Hari ini, seperti biasa, tidak ada yang istimewa. Hari ini ada acara pelantikan pejabat juru sita. Sebuah jabatan yang memerlukan pendidikan khusus. Ini merupakan sebuah jabatan untuk melakukan penyitaan terhadap wajib pajak yang mangkir terhadap tagihan pajak. Ini merupakan langkah terakhir yang dapat dilakukan oleh Direktorat Jenderal Pajak, untuk itu diperlukan pegawai khusus yang mempunyai keahlian di bidang juru sita.

Yang dilantik ada enam orang. Salah satunya adalah seorang pria paruh baya. Penampilannya sederhana dan penuh wibawa dengan kumis jenggot memutih yang dia pelihara. Dia hanya pelaksana biasa, tidak punya jabatan apa-apa di kantor kami. Pendidikannya pun hanya tamat SMA. Dia adalah pelaksana di salah satu seksi di kantor kami. Sebagian teman memanggilnya 'pak haji', mungkin karena dia sudah naik haji. Dari cerita seorang teman, dia dulu adalah 'preman' pajak. Seperti yang lainnya, dia juga dulu seorang pegawai pajak yang suka 'bermain-main'. Bahkan premanismenya berlanjut dalam kehidupannya sebagai anggota masyarakat. Singkat cerita dia tobat dengan setobat-tobatnya. Aku mungkin tidak mengenalnya lebih jauh. Namun dari sosoknya yang tadi tergambar, beliau saat ini sedang menikmati kehidupanya dengan lebih baik.

Tiba saat pembacaan sumpah, dia menitikkan air mata. Baru kali ini, ada pegawai yang dilantik menitikkan air mata. Dulu, mungkin sekarang juga, acara pelantikan atau sumpah jabatan sering diplesetkan menjadi acara disumpah-sumpahin. Dan banyak lagi plesetan-plesetan lainnya, sehingga acara yang seharusnya sakral dan penuh perenungan menjadi olok-olokan. Namun pelantikan kali ini betul-betul istimewa.

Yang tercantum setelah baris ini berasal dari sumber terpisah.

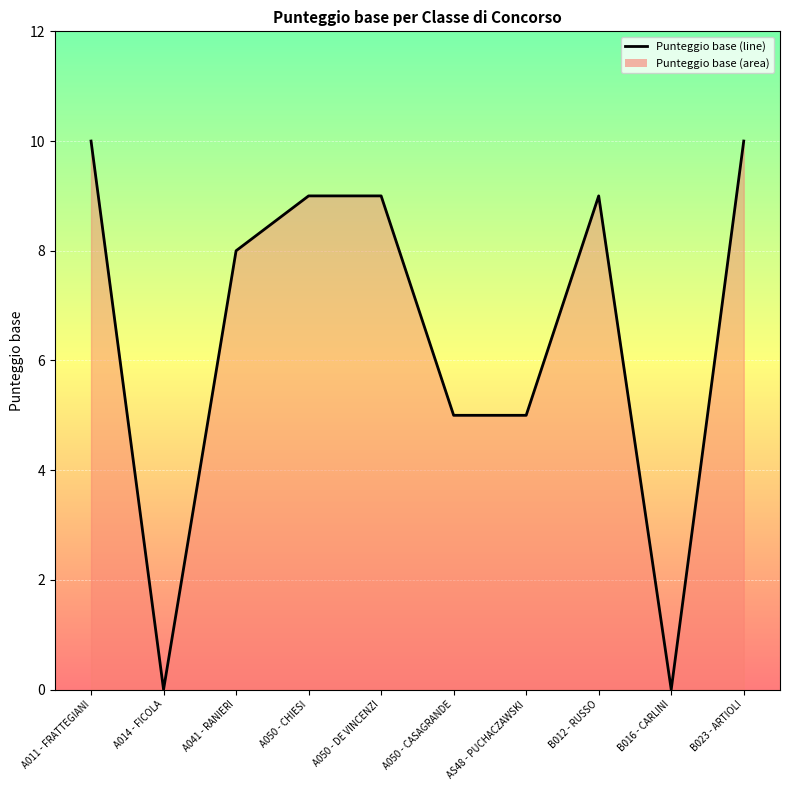

Rank the categories by value from lowest to highest.

A014 - FICOLA, B016 - CARLINI, A050 - CASAGRANDE, AS48 - PUCHACZAWSKI, A041 - RANIERI, A050 - CHIESI, A050 - DE VINCENZI, B012 - RUSSO, A011 - FRATTEGIANI, B023 - ARTIOLI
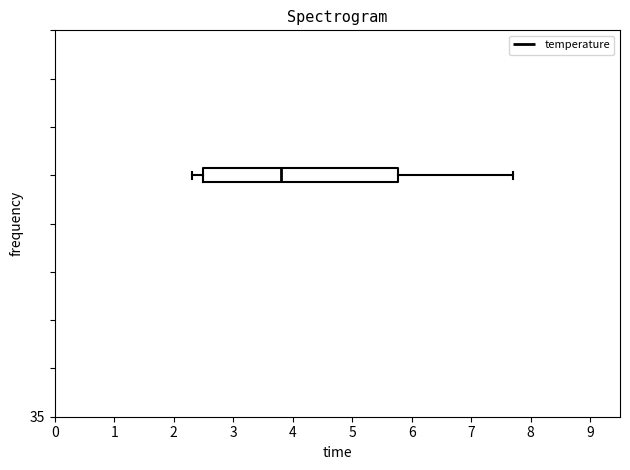

Where is the left edge of the box on the x-axis? The values are not printed on the chart, so give them approximately, as read against the axis.

2.5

Mungkin, bagi dia, kehadiran KPP modern dengan segala perbaikan sistem merupakan anugerah yang tak ternilai harganya. Sambutannya akan kehadiran KPP modern sama dengan kegembiraan orang beriman menyambut ramadhan yang penuh berkah. DJP yang dulu hitam sekarang mulai membersihkan diri menjadi putih. DJP yang dulu sarang penyamun, sekarang adalah tempat pengabdian anak-anak terbaik bangsa, terbaik dalam intelektual dan terbaik dalam integritas, untuk mengamankan penerimaan negara, bukan untuk penerimaan kantong sendiri. DJP sekarang merupakan ladang amal terindah yang dimiliki bangsa ini.

Saat ini, DJP sedang memasuki reformasi tahap ke-II yaitu reformasi sumberdaya manusia. Maka kualitas intelektual dan akhlak SDM sedang ditingkatkan melalui berbagai sarana yang ada. Semua sistem dan aturan yang berkaitan dengan SDM diperbaiki.

Begitulah DJP kami saat ini, kami bangga menjadi bagian dari DJP.